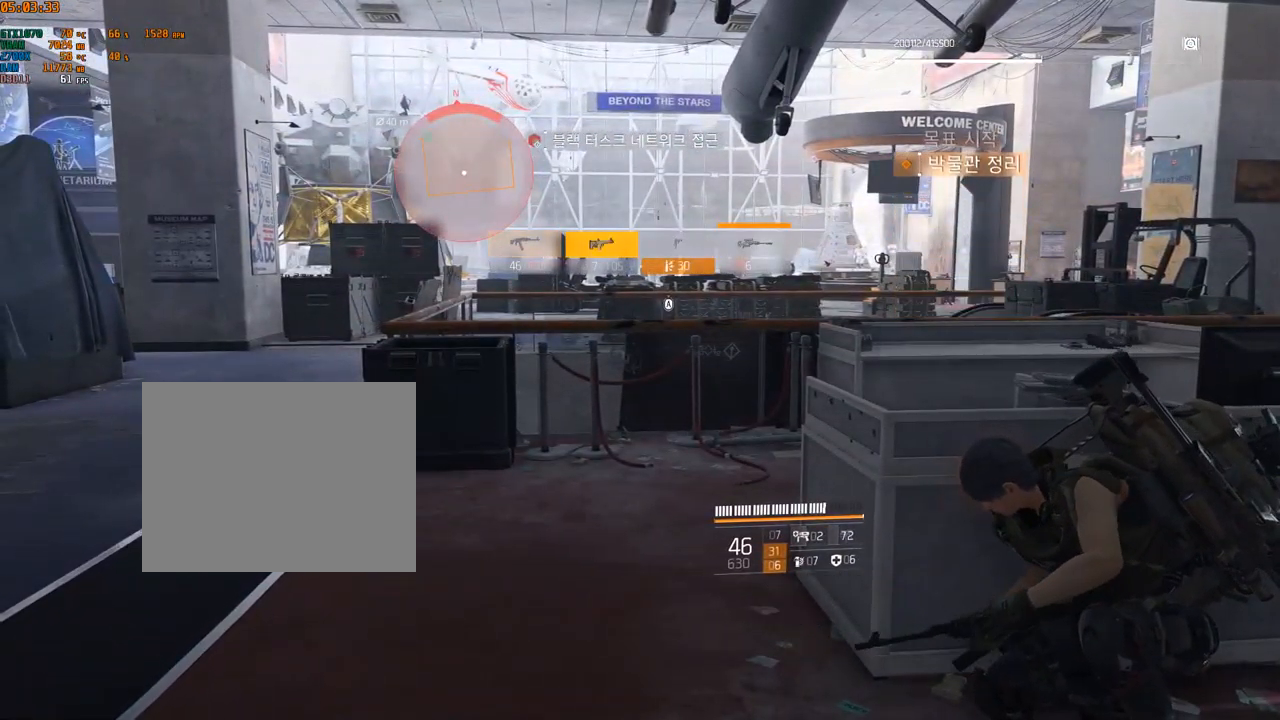
{"buttons": [], "left_stick": "center", "events": [[300, "left_stick", "right"], [433, "left_stick", "center"]]}
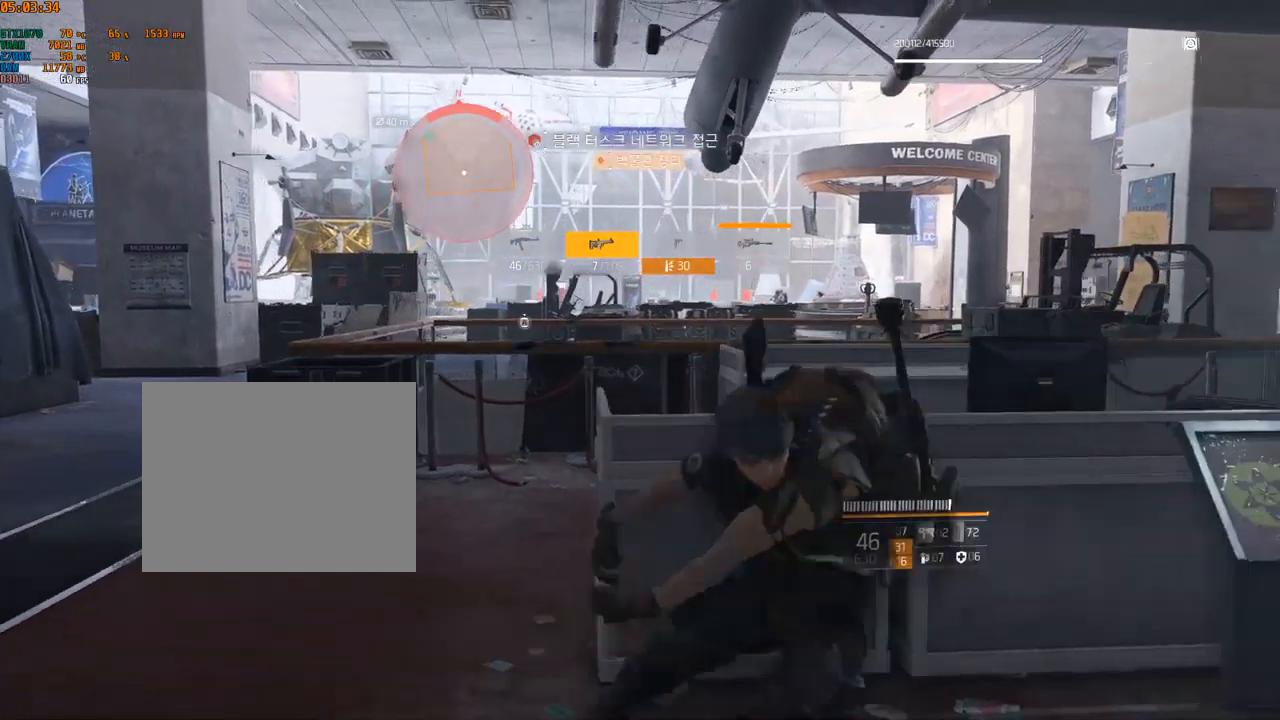
{"buttons": [], "left_stick": "center", "events": []}
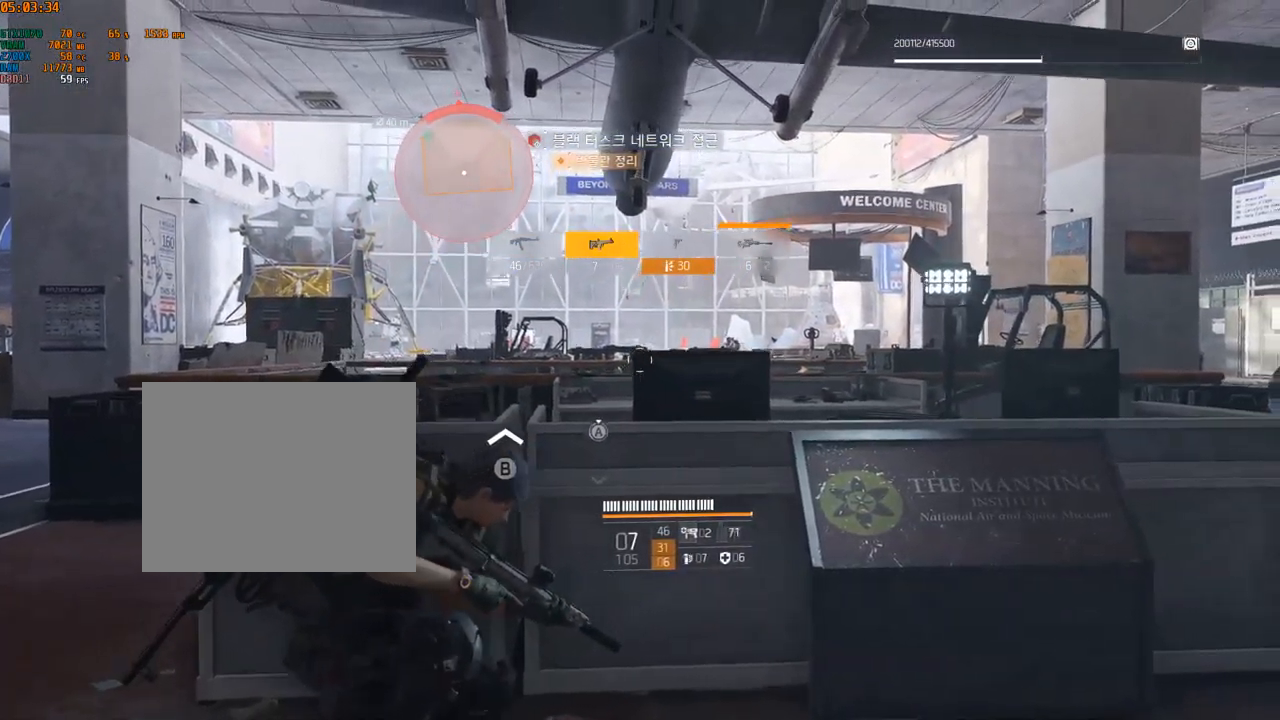
{"buttons": [], "left_stick": "left", "events": [[467, "left_stick", "left"]]}
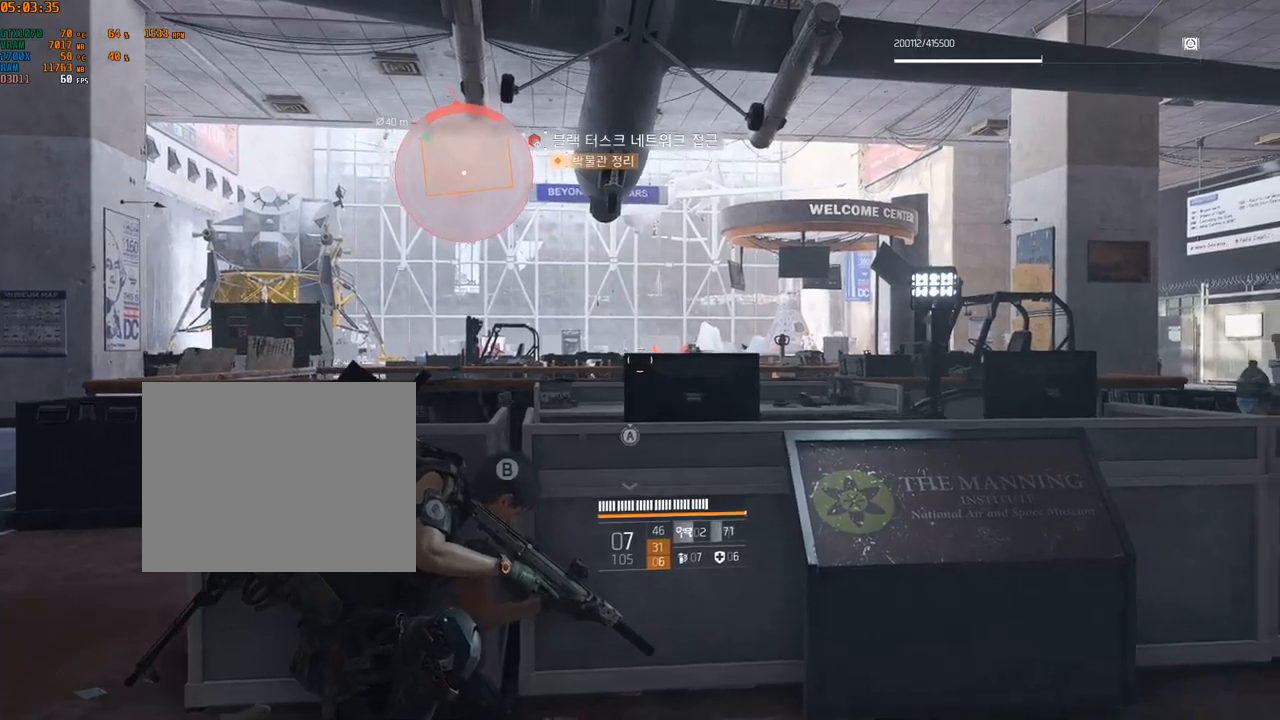
{"buttons": [], "left_stick": "center", "events": [[100, "left_stick", "center"]]}
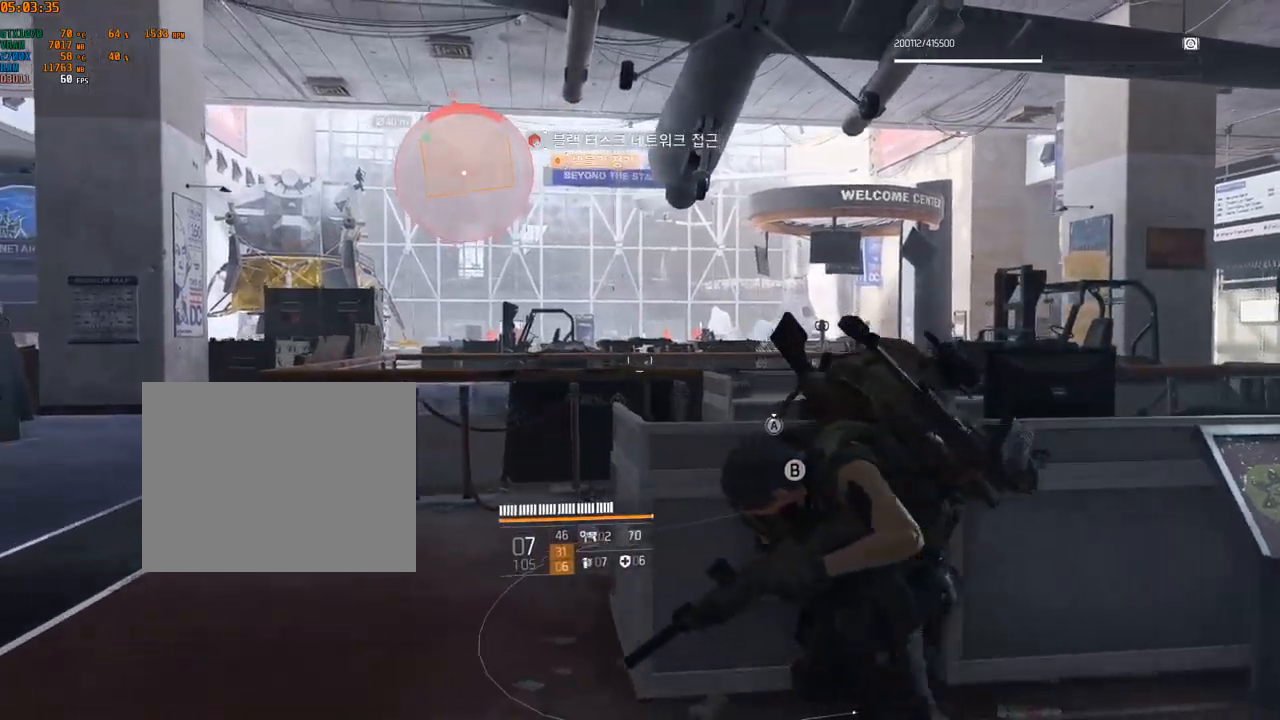
{"buttons": [], "left_stick": "center", "events": []}
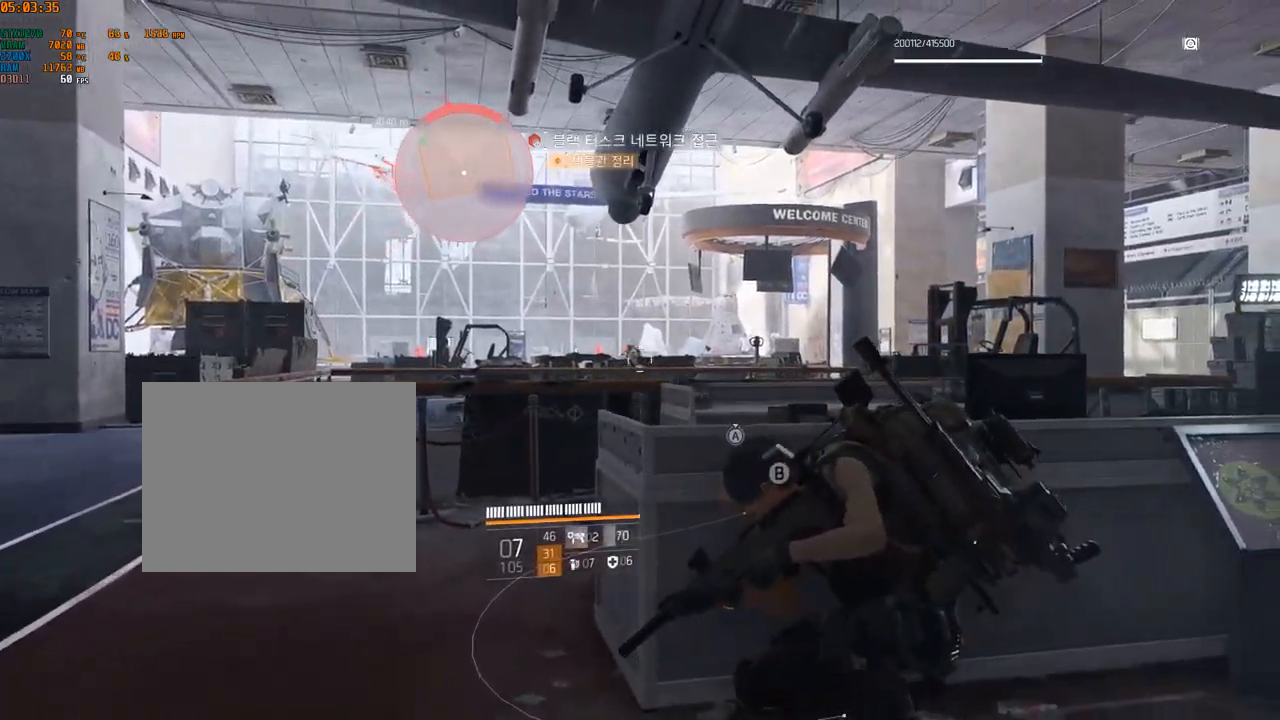
{"buttons": [], "left_stick": "center", "events": []}
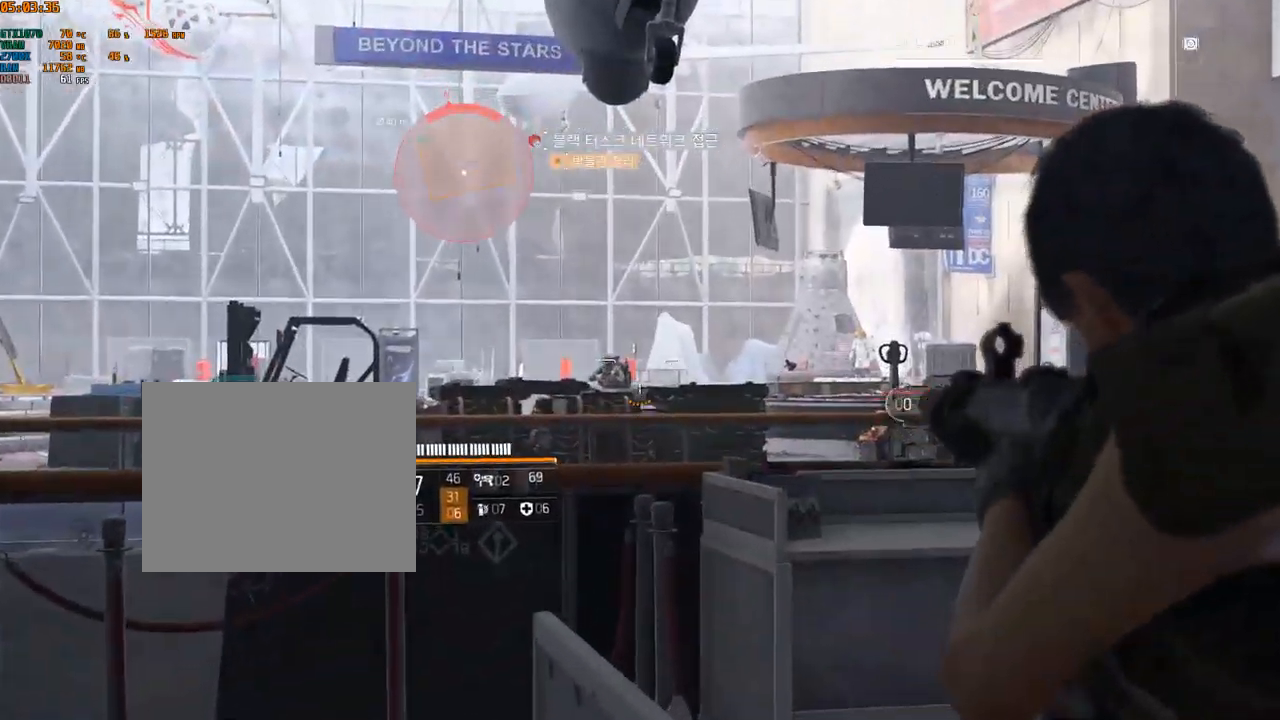
{"buttons": [], "left_stick": "center", "events": []}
::::::::
Hand over the entries again, exactly as written and without the pictures.

{"buttons": [], "left_stick": "center", "events": [[300, "left_stick", "right"], [433, "left_stick", "center"]]}
{"buttons": [], "left_stick": "center", "events": []}
{"buttons": [], "left_stick": "left", "events": [[467, "left_stick", "left"]]}
{"buttons": [], "left_stick": "center", "events": [[100, "left_stick", "center"]]}
{"buttons": [], "left_stick": "center", "events": []}
{"buttons": [], "left_stick": "center", "events": []}
{"buttons": [], "left_stick": "center", "events": []}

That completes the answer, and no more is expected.